S-100 marker is also useful for differentiating a diagnosis of AL from neoplasms of neural origin such as neurofibroma and neurilemmoma and also, granular cell myoblastomas (lesion with granular cytoplasm of its cells derived from Schwann cells), as the tumor cells of ALs fail to react to this protein, entirely divergent from what is observed in the above mentioned lesions [2, 5]. The usual immunohistochemical profile of ALs is as follows: positive staining for SMA, Caldesmon, HHF-35 actin, vimentin, and desmin; and negative staining for S-100 protein and CD34 [6, 11, 12, 13, 14]. Similar results were obtained in our case. Therefore, each marker is a characteristic of a specific tissue, but its detection is useful only when applied in combination with clinical judgement and the expression of other markers.

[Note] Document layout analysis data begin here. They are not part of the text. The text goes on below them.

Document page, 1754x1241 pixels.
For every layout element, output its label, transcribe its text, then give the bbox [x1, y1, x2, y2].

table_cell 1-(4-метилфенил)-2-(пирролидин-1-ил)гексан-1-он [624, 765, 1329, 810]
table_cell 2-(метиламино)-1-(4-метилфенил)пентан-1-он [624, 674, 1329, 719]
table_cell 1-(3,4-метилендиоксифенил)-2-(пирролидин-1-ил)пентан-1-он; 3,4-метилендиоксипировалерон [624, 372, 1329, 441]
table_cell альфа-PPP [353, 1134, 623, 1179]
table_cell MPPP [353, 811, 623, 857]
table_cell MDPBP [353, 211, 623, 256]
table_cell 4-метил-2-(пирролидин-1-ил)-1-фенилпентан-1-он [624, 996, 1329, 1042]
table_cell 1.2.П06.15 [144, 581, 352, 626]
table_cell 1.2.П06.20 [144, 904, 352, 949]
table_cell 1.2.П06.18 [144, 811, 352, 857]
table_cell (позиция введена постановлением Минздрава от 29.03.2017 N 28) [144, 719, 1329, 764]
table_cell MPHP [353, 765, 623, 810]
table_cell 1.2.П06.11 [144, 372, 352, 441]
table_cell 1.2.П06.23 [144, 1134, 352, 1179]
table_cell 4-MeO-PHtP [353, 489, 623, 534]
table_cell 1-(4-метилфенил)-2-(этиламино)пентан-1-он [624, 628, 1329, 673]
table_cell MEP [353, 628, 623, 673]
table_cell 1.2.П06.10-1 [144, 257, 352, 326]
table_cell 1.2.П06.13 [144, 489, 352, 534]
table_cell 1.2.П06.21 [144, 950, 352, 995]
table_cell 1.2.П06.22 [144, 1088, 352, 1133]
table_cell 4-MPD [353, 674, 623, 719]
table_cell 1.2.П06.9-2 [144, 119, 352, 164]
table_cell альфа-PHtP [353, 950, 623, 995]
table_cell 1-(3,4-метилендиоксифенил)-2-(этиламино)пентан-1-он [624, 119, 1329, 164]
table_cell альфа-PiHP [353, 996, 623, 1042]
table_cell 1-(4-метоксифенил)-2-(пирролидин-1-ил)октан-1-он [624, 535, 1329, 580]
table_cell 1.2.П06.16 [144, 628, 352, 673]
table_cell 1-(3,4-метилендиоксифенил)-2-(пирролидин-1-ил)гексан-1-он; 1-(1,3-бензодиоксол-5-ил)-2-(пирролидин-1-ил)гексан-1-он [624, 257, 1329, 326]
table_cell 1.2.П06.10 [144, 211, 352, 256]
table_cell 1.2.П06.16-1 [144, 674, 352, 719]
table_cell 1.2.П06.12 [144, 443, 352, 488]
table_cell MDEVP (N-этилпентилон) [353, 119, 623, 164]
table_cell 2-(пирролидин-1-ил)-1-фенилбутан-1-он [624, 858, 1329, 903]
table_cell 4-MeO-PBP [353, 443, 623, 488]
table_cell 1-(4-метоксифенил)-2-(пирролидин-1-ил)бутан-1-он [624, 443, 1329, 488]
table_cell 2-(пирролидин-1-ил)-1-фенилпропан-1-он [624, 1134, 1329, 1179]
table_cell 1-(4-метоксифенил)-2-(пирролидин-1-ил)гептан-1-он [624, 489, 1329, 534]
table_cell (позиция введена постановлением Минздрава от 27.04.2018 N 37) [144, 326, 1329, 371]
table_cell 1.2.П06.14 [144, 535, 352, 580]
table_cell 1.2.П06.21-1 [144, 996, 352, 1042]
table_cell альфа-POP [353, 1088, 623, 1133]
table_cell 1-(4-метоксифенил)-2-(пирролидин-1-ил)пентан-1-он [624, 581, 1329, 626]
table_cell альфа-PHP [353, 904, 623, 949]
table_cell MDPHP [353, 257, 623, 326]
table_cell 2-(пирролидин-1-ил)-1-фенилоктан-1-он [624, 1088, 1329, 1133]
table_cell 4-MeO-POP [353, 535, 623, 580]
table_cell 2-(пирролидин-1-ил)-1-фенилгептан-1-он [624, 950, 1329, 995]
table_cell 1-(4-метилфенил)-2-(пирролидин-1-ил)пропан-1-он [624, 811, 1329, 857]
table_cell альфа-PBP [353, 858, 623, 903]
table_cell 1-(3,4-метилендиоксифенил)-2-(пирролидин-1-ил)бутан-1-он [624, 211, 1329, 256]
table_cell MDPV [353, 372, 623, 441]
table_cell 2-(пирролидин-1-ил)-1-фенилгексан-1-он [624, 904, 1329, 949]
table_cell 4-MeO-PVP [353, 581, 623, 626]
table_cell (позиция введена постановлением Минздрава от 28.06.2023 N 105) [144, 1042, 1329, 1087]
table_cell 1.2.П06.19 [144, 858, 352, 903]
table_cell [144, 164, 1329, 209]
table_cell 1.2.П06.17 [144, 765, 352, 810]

It is crucial to differentiate AL from its malignant counterpart leiomyosarcoma, which is mainly characterized by undifferentiated mesenchymal cells or fibroblast- like and myofibroblast-like cells. Histologically differentiating AL from and low-grade leiomyosarcoma is arduous. Apart from the features of malignancy, immunohistochemical and molecular markers, such as proliferating cell nuclear antigen, B-cell lymphoma 2, cyclin-dependent kinase 4, p53, and mouse double minute 2 homolog, can also prove to be helpful [3, 14].

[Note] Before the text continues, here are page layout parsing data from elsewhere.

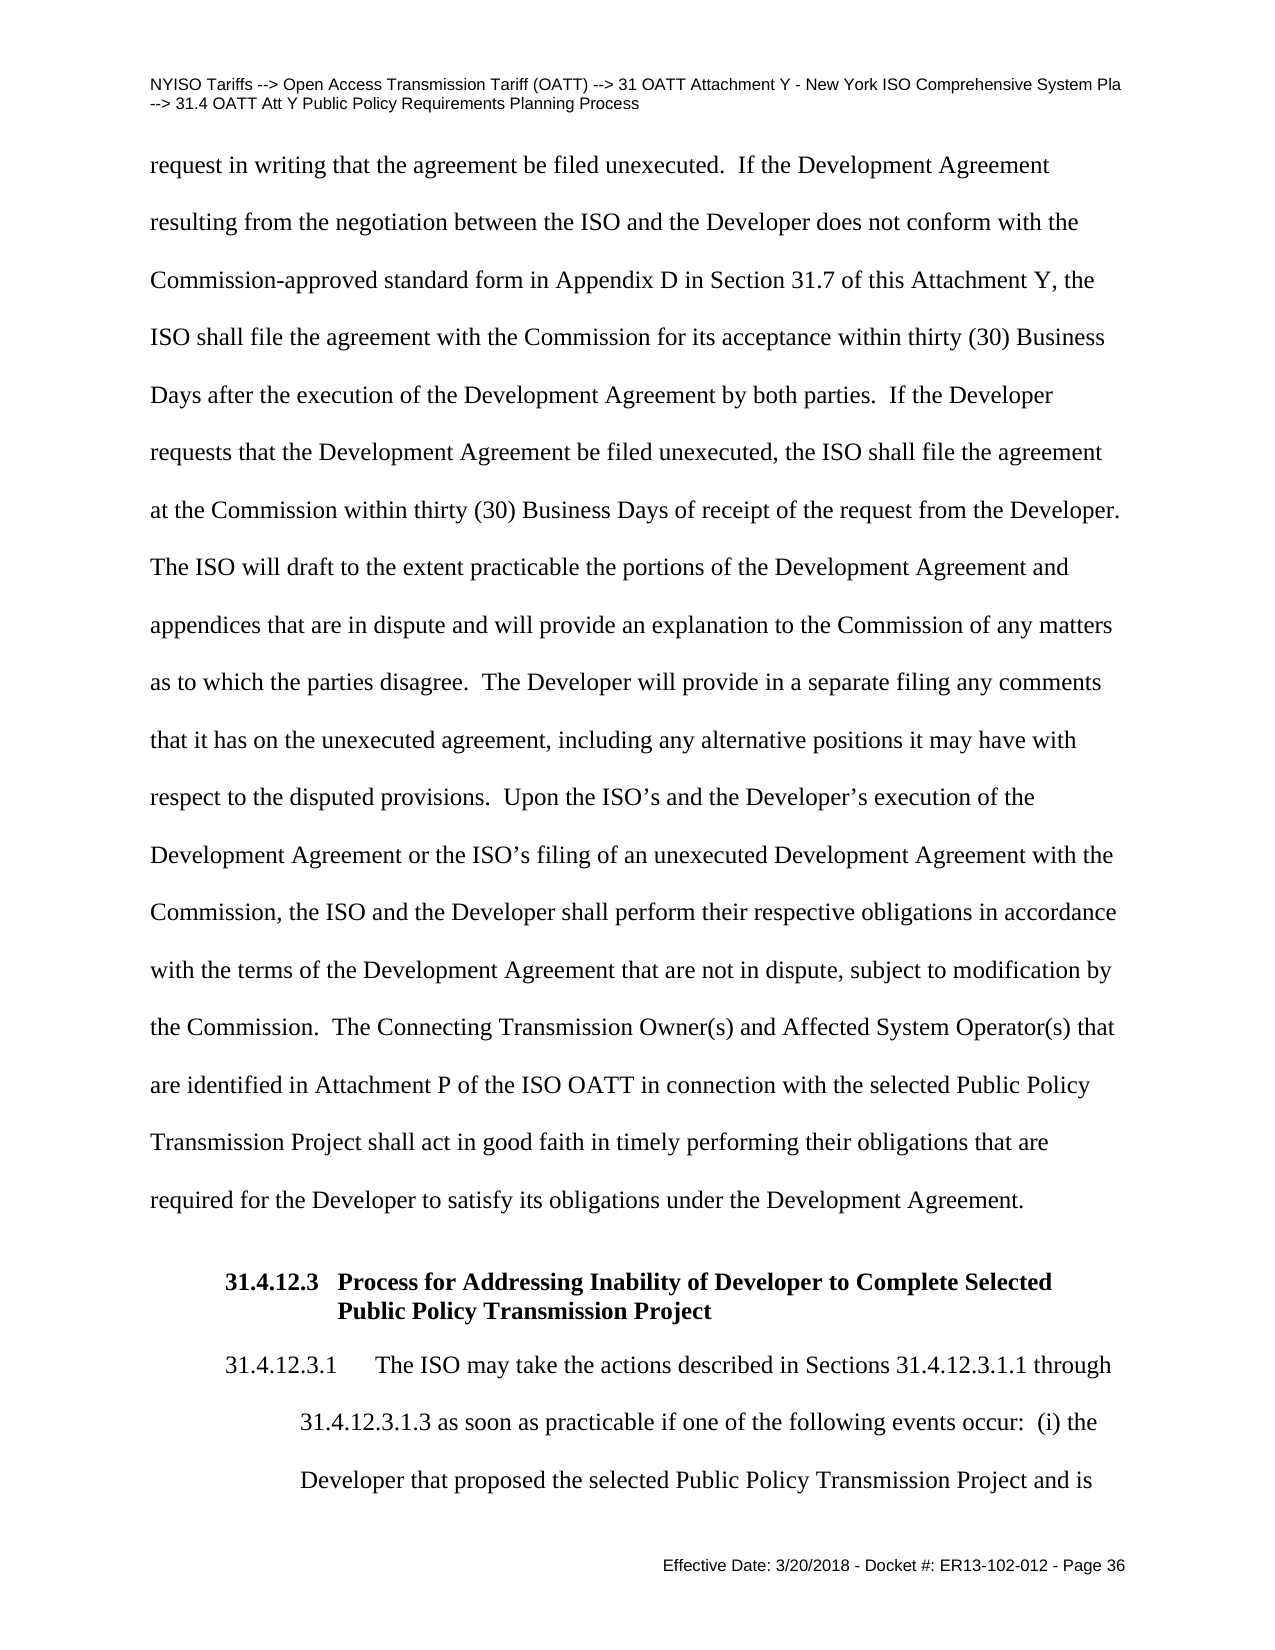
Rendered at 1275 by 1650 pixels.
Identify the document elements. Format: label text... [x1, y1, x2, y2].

subtitle 31.4.12.3 Process for Addressing Inability of Developer to Complete Selected Public Policy Transmission Project [225, 1267, 1125, 1325]
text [150, 150, 1125, 1214]
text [225, 1350, 1125, 1494]
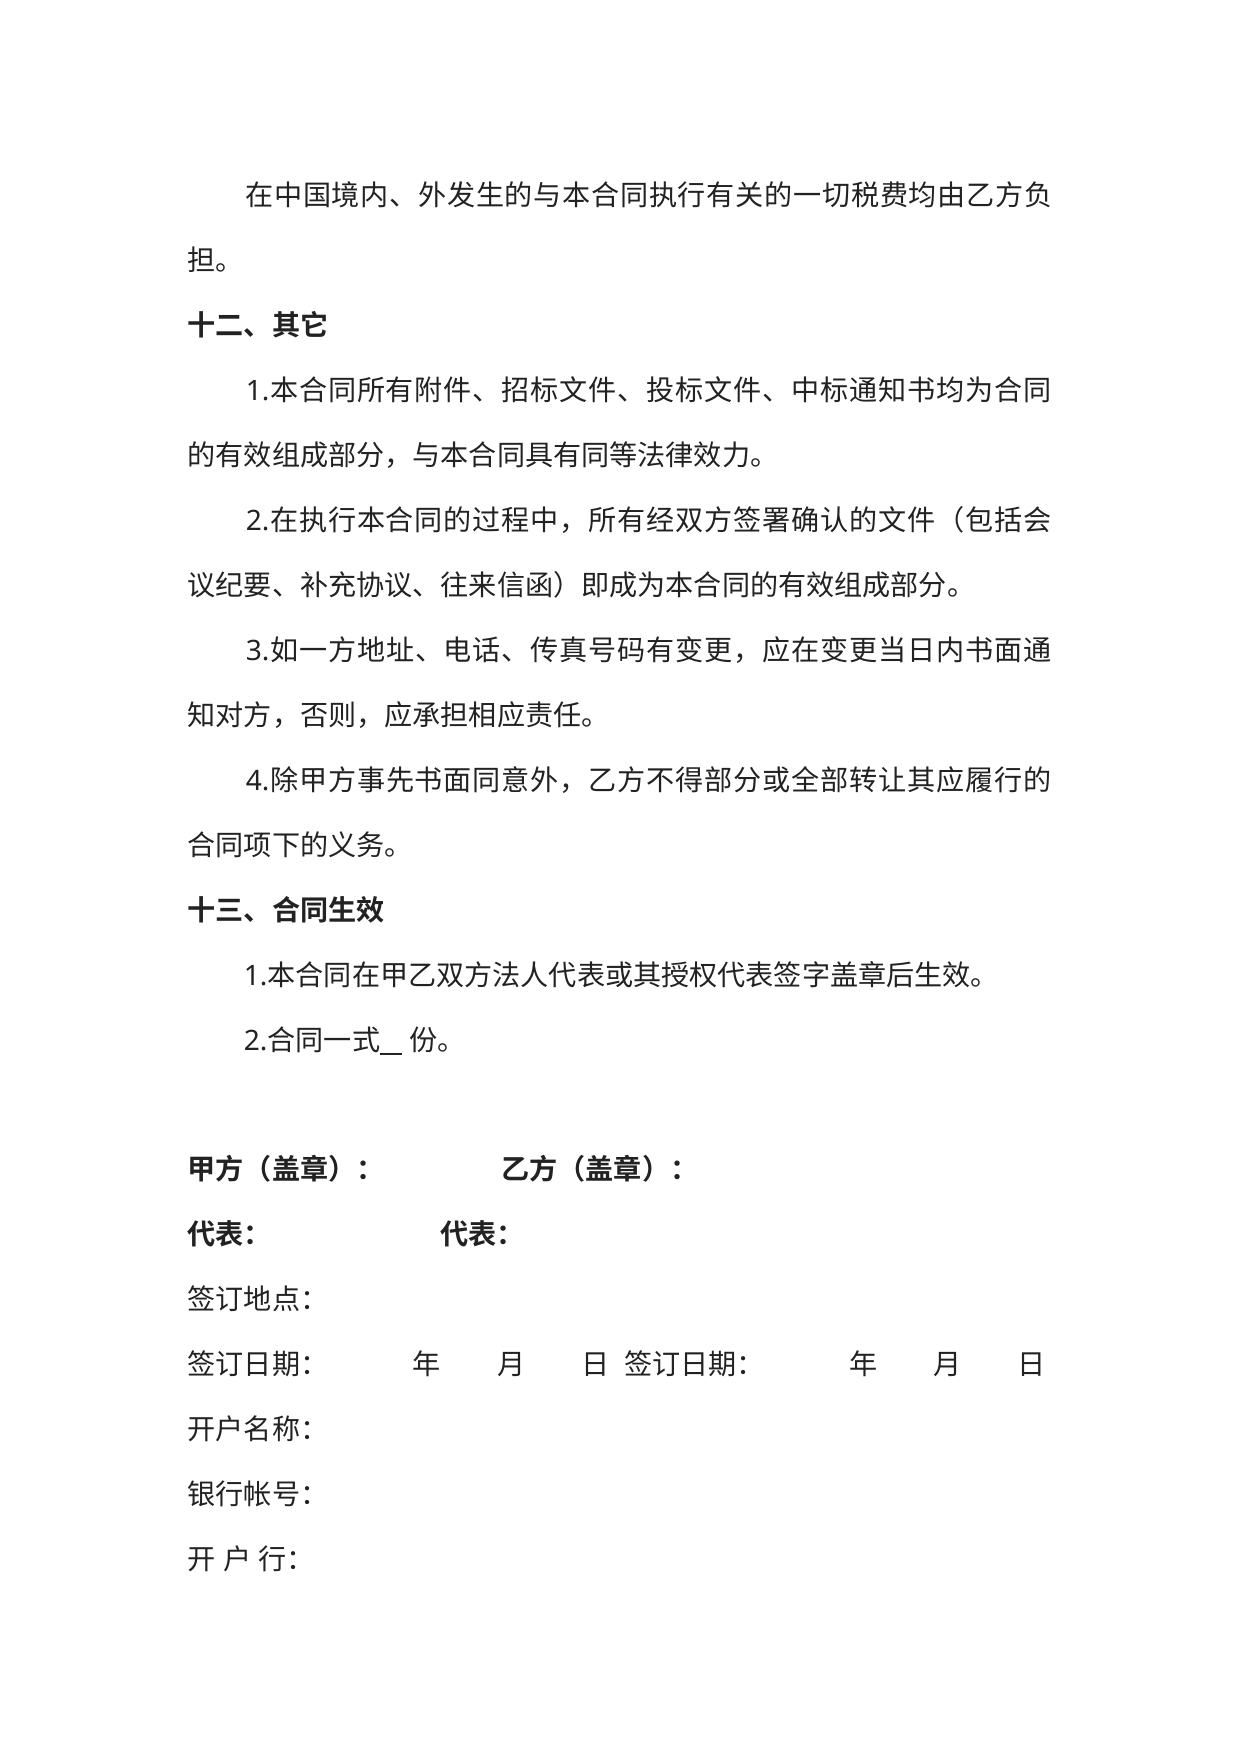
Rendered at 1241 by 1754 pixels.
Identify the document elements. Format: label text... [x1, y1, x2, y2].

The treatment of angioleiomyoma is surgical excision. Though, angioleiomyomas are vascular, profuse bleeding is seldom observed. In most cases, this lesion can be easily removed by simple excision, similar to what was followed in the present case. The prognosis of surgical treatment of the lesion is typically excellent and recurrence has only been reported in cases of incomplete excision [3, 7].

Conclusion

In conclusion, it is extremely rare for an angioleiomyoma to present in the head and neck. The diagnosis can only be made pre-operatively if a biopsy is undertaken. Angioleiomyoma is a benign tumor and surgery is almost always curative, and although it is rare in the head and neck, it is important to recognize that it can only be reliably diagnosed prior to surgery by biopsy and histopathologic examination. This article highlights the importance of histopathology and immunohistochemistry in the definitive diagnosis of Angioleiomyoma and distinguishing these tumours from other spindle cells lesions. Also, a review of previous literature concludes that angioleiomyomas of the tongue are a rare entity.